Conclusions – SBAs are built upon an expanded framework of reading comprehension. While the SBAs here still rely largely on selected response items, they have numerous features that are unique compared to traditional reading comprehension tests. It is therefore important to understand whether these differences are construct-relevant to better evaluate validity claims before widespread use is considered.

Relation of reading components to scenario-based assessments in adolescents

First Author/Chair:John Sabatini -- Educational Testing Service
Additional authors/chairs: 
Tenaha O'Reilly; Kelly Bruce

Purpose: To examine the relations between scenario-based assessments (SBAs) and performance on reading component subtests designed for struggling adolescent readers. The SBAs target a broader construct of higher order, reading comprehension skills that are not typically addressed in traditional reading tests. The components target difficulties that could become focal areas for instructional interventions at the word, sentence, and discourse levels.

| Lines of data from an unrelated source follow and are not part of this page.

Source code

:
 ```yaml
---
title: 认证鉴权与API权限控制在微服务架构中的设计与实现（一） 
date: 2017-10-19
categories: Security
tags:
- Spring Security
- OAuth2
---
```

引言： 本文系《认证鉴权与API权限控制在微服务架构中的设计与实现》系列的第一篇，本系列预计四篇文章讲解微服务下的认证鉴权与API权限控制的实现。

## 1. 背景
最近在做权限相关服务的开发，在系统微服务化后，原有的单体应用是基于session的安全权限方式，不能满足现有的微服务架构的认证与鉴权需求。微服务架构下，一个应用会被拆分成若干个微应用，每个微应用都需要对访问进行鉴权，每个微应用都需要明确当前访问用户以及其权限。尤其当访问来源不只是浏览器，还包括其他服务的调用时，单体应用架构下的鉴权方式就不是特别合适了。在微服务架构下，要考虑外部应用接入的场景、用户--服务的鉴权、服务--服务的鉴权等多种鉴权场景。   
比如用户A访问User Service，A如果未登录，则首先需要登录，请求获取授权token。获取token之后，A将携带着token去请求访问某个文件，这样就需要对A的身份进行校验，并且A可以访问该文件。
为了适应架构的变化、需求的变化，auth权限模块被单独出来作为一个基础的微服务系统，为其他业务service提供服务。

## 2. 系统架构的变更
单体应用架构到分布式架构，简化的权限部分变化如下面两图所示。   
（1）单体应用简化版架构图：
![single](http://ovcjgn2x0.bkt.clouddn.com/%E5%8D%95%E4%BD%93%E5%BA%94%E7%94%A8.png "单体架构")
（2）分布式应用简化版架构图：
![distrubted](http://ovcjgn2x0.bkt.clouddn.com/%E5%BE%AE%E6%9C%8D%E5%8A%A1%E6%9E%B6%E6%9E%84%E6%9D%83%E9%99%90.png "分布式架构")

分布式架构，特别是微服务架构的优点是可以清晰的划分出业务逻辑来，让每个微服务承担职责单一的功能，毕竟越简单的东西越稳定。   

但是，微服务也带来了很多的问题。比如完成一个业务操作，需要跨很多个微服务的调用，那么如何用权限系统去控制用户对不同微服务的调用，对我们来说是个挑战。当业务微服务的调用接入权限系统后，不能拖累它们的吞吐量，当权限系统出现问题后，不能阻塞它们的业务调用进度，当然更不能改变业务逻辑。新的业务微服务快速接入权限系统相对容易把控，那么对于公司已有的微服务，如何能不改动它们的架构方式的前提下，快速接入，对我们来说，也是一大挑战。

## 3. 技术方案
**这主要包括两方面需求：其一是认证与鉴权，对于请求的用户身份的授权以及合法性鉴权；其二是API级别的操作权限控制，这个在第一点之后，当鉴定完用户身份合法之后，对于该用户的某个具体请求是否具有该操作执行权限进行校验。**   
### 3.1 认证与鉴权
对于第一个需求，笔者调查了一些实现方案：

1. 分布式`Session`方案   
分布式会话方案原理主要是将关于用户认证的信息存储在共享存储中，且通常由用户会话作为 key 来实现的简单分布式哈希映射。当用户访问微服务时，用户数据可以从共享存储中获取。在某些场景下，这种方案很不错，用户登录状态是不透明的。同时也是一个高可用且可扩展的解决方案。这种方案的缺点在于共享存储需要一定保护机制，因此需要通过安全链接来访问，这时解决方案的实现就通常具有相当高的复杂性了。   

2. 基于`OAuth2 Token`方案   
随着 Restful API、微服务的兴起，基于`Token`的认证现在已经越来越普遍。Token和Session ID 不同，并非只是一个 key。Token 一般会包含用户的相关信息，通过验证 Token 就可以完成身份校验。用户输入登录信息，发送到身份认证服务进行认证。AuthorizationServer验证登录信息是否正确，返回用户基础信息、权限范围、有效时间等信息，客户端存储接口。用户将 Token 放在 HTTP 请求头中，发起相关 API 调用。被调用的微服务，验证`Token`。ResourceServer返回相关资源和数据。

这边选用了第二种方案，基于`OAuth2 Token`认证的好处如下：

Method: In Fall 2013, a sample of about 255 students across Grades 6 through 11 completed a computerized battery of six subtests measuring: word recognition & decoding; vocabulary; morphology; sentence processing; efficiency of basic reading comprehension; and reading comprehension. An IRT-based, developmental scale was computed for each subtest (alpha reliabilities range from .83-.92. In Spring 2014, a subsample of students also completed one of three SBA forms, appropriate to their grade levels.

Results: Results indicate moderate correlations of SBAs to component subtests (range r=.39-67). Results of multiple regression analyses show a range of .39 to.54 variance predicted by the first five components (excluding the reading comprehension subtest). Results of hierarchical regressions were complex, providing potential insights into how subskills relate to SBA performance. [Note: recently completed vertical scaling will be used to re-analyze results using common scale for conference.]

Conclusions: The results help elaborate on the relations between higher level, SBA performance and underlying component reading skills across the middle grades. This in turn can inform the most efficient plans for implementing the two types of assessments to yield most informative and interpretations for informing instructional decisions.

The Future of Diagnostic Assessment

First Author/Chair:Discussant Discussant -- Florida Center for Reading Research

Yaacov Petscher will serve as the discussant. His research interests include educational assessment, developmental psychology, and quantitative psychology. An experienced data analyst and researcher in education, he has won the Educational Researcher of the Year Award from the Florida Educational Research Association, the Dina Feitelson Research Award from the International Literacy Association, and the Rebecca Sandak Award from the Society for the Scientific Study of Reading. He has co-edited books on applied quantitative analysis and fluency as a measurement construct and serves or has served on the editorial boards of Assessment for Effective Intervention, the International Journal of Behavioral Development, and the Journal of Research on Educational Effectiveness. His commentary will focus on the need for diagnostic measurement in reading and the future potential of multidimensional IRT models for generating diagnostic information.